__YOUR GOAL__. Where a picture occurs in the data, omit it, and copy all remaining data exactly.
====== DATA SECTION
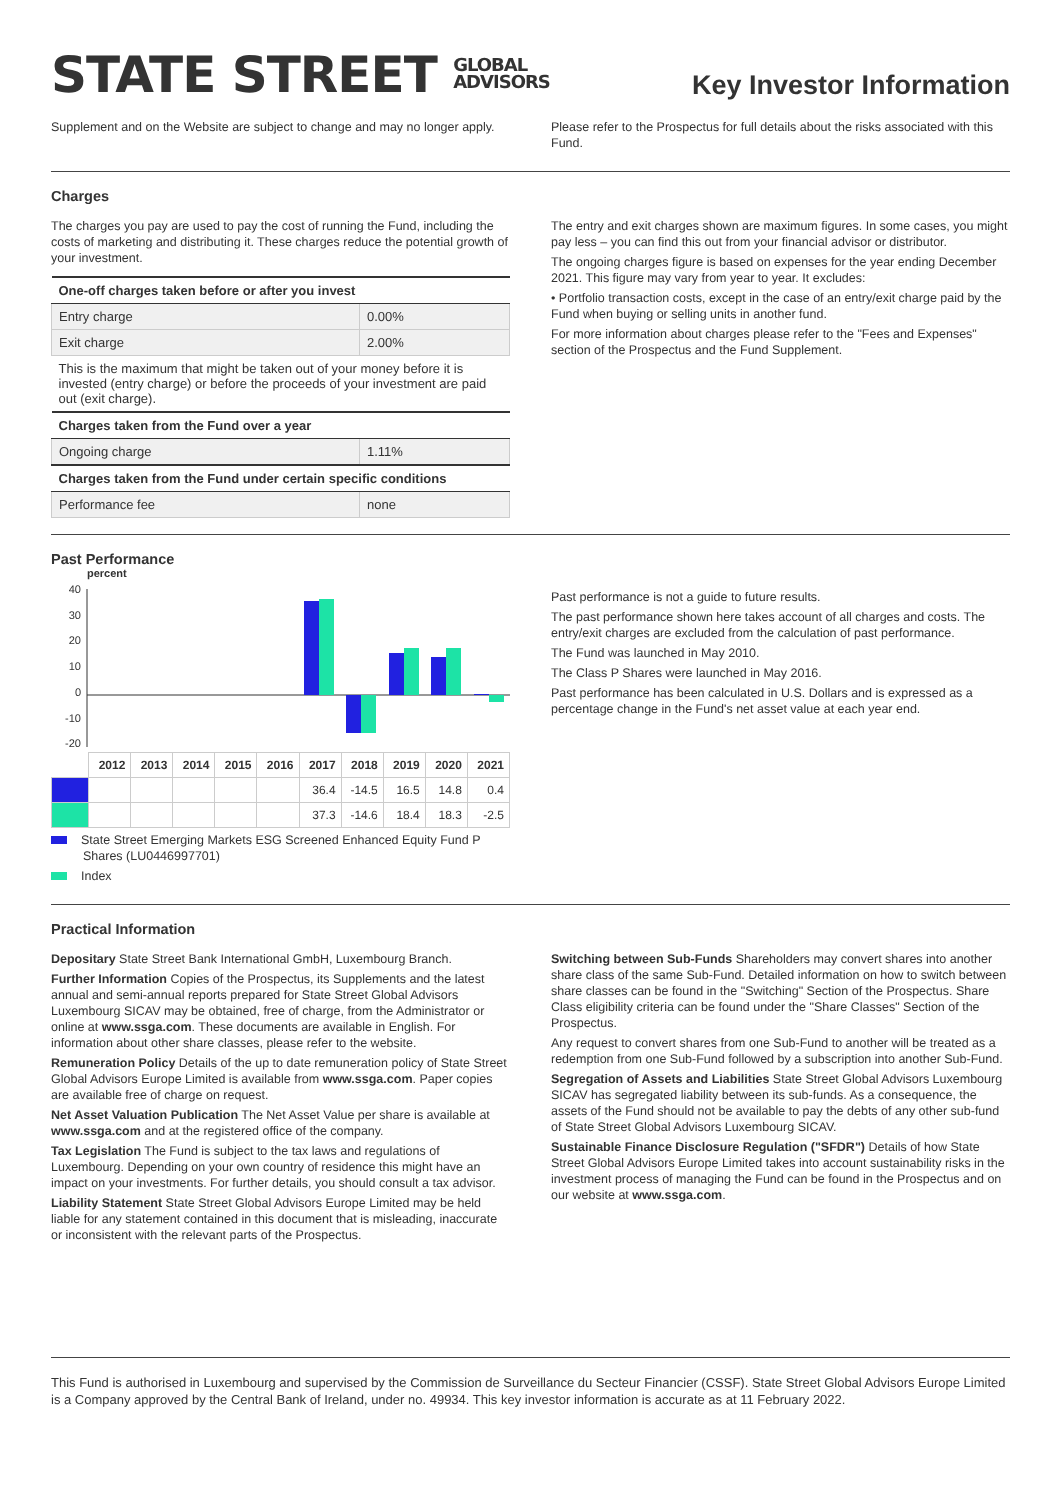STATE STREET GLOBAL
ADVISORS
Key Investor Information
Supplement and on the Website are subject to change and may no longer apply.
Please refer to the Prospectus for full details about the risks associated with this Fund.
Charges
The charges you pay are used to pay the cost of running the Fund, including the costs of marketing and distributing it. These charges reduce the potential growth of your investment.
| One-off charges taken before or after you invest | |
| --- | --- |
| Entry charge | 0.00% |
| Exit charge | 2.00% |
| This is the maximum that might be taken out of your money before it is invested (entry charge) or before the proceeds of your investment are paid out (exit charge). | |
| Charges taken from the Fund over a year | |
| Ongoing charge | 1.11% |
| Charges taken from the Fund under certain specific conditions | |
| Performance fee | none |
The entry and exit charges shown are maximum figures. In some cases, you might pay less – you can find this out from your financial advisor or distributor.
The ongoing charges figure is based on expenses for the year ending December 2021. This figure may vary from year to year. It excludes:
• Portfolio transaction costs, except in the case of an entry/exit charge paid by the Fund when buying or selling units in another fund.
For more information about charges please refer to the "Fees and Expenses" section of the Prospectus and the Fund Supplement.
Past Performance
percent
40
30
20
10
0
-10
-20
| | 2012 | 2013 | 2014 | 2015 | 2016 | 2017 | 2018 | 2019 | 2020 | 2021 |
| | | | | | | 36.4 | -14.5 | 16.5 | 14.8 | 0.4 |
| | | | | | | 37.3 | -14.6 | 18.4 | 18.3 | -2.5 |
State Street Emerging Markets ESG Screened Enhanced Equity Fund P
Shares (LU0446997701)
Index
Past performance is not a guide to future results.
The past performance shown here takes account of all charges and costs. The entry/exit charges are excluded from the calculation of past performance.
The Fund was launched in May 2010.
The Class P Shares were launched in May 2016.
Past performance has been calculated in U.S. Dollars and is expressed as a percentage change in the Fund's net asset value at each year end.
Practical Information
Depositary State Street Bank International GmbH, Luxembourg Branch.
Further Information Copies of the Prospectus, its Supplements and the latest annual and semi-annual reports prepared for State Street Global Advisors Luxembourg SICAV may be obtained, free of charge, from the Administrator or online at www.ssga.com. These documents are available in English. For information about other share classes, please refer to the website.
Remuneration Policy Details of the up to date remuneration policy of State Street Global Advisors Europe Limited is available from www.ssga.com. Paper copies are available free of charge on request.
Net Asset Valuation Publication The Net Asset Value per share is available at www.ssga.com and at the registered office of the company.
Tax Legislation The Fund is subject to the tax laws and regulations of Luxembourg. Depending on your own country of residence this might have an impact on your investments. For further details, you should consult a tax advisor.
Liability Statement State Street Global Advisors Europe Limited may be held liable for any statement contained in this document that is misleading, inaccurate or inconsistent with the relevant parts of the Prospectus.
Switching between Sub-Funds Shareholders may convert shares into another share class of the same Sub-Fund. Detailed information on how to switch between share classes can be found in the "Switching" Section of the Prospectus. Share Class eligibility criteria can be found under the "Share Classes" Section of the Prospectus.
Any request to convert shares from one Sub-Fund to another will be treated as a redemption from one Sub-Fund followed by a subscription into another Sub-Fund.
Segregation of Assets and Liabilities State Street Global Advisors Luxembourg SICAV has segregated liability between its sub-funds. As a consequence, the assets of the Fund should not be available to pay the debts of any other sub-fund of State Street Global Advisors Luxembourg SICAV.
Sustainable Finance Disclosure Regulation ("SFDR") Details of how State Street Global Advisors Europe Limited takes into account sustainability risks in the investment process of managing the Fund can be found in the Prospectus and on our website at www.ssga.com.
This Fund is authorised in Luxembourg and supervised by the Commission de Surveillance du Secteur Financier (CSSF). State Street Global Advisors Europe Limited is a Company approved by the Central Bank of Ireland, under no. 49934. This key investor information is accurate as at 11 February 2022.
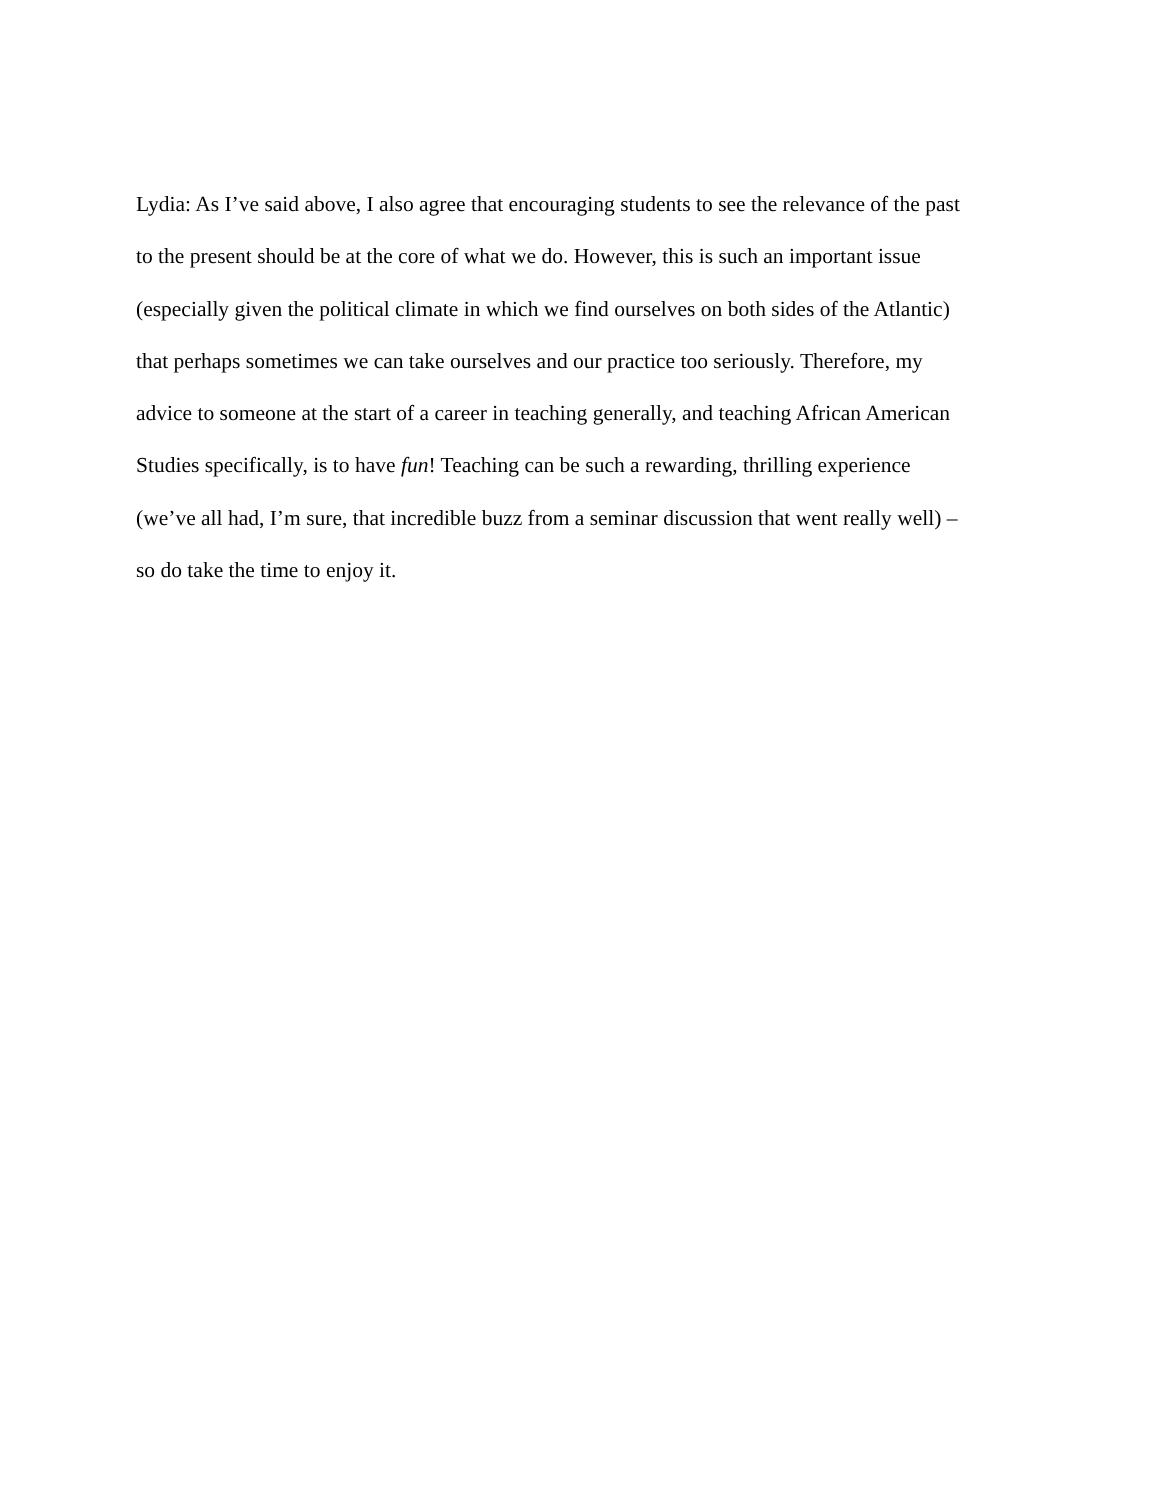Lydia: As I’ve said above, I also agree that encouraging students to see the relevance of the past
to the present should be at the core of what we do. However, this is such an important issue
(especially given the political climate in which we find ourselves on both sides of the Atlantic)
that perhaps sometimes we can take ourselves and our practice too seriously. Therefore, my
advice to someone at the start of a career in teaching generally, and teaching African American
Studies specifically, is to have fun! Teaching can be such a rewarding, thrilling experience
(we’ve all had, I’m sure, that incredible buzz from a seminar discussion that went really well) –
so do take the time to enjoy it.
============
__EXERCISE RESULT__.
STATE STREET GLOBAL
ADVISORS
Key Investor Information
Supplement and on the Website are subject to change and may no longer apply.
Please refer to the Prospectus for full details about the risks associated with this Fund.
Charges
The charges you pay are used to pay the cost of running the Fund, including the costs of marketing and distributing it. These charges reduce the potential growth of your investment.
| One-off charges taken before or after you invest | |
| --- | --- |
| Entry charge | 0.00% |
| Exit charge | 2.00% |
| This is the maximum that might be taken out of your money before it is invested (entry charge) or before the proceeds of your investment are paid out (exit charge). | |
| Charges taken from the Fund over a year | |
| Ongoing charge | 1.11% |
| Charges taken from the Fund under certain specific conditions | |
| Performance fee | none |
The entry and exit charges shown are maximum figures. In some cases, you might pay less – you can find this out from your financial advisor or distributor.
The ongoing charges figure is based on expenses for the year ending December 2021. This figure may vary from year to year. It excludes:
• Portfolio transaction costs, except in the case of an entry/exit charge paid by the Fund when buying or selling units in another fund.
For more information about charges please refer to the "Fees and Expenses" section of the Prospectus and the Fund Supplement.
Past Performance
percent
40
30
20
10
0
-10
-20
| | 2012 | 2013 | 2014 | 2015 | 2016 | 2017 | 2018 | 2019 | 2020 | 2021 |
| | | | | | | 36.4 | -14.5 | 16.5 | 14.8 | 0.4 |
| | | | | | | 37.3 | -14.6 | 18.4 | 18.3 | -2.5 |
State Street Emerging Markets ESG Screened Enhanced Equity Fund P
Shares (LU0446997701)
Index
Past performance is not a guide to future results.
The past performance shown here takes account of all charges and costs. The entry/exit charges are excluded from the calculation of past performance.
The Fund was launched in May 2010.
The Class P Shares were launched in May 2016.
Past performance has been calculated in U.S. Dollars and is expressed as a percentage change in the Fund's net asset value at each year end.
Practical Information
Depositary State Street Bank International GmbH, Luxembourg Branch.
Further Information Copies of the Prospectus, its Supplements and the latest annual and semi-annual reports prepared for State Street Global Advisors Luxembourg SICAV may be obtained, free of charge, from the Administrator or online at www.ssga.com. These documents are available in English. For information about other share classes, please refer to the website.
Remuneration Policy Details of the up to date remuneration policy of State Street Global Advisors Europe Limited is available from www.ssga.com. Paper copies are available free of charge on request.
Net Asset Valuation Publication The Net Asset Value per share is available at www.ssga.com and at the registered office of the company.
Tax Legislation The Fund is subject to the tax laws and regulations of Luxembourg. Depending on your own country of residence this might have an impact on your investments. For further details, you should consult a tax advisor.
Liability Statement State Street Global Advisors Europe Limited may be held liable for any statement contained in this document that is misleading, inaccurate or inconsistent with the relevant parts of the Prospectus.
Switching between Sub-Funds Shareholders may convert shares into another share class of the same Sub-Fund. Detailed information on how to switch between share classes can be found in the "Switching" Section of the Prospectus. Share Class eligibility criteria can be found under the "Share Classes" Section of the Prospectus.
Any request to convert shares from one Sub-Fund to another will be treated as a redemption from one Sub-Fund followed by a subscription into another Sub-Fund.
Segregation of Assets and Liabilities State Street Global Advisors Luxembourg SICAV has segregated liability between its sub-funds. As a consequence, the assets of the Fund should not be available to pay the debts of any other sub-fund of State Street Global Advisors Luxembourg SICAV.
Sustainable Finance Disclosure Regulation ("SFDR") Details of how State Street Global Advisors Europe Limited takes into account sustainability risks in the investment process of managing the Fund can be found in the Prospectus and on our website at www.ssga.com.
This Fund is authorised in Luxembourg and supervised by the Commission de Surveillance du Secteur Financier (CSSF). State Street Global Advisors Europe Limited is a Company approved by the Central Bank of Ireland, under no. 49934. This key investor information is accurate as at 11 February 2022.
Lydia: As I’ve said above, I also agree that encouraging students to see the relevance of the past
to the present should be at the core of what we do. However, this is such an important issue
(especially given the political climate in which we find ourselves on both sides of the Atlantic)
that perhaps sometimes we can take ourselves and our practice too seriously. Therefore, my
advice to someone at the start of a career in teaching generally, and teaching African American
Studies specifically, is to have fun! Teaching can be such a rewarding, thrilling experience
(we’ve all had, I’m sure, that incredible buzz from a seminar discussion that went really well) –
so do take the time to enjoy it.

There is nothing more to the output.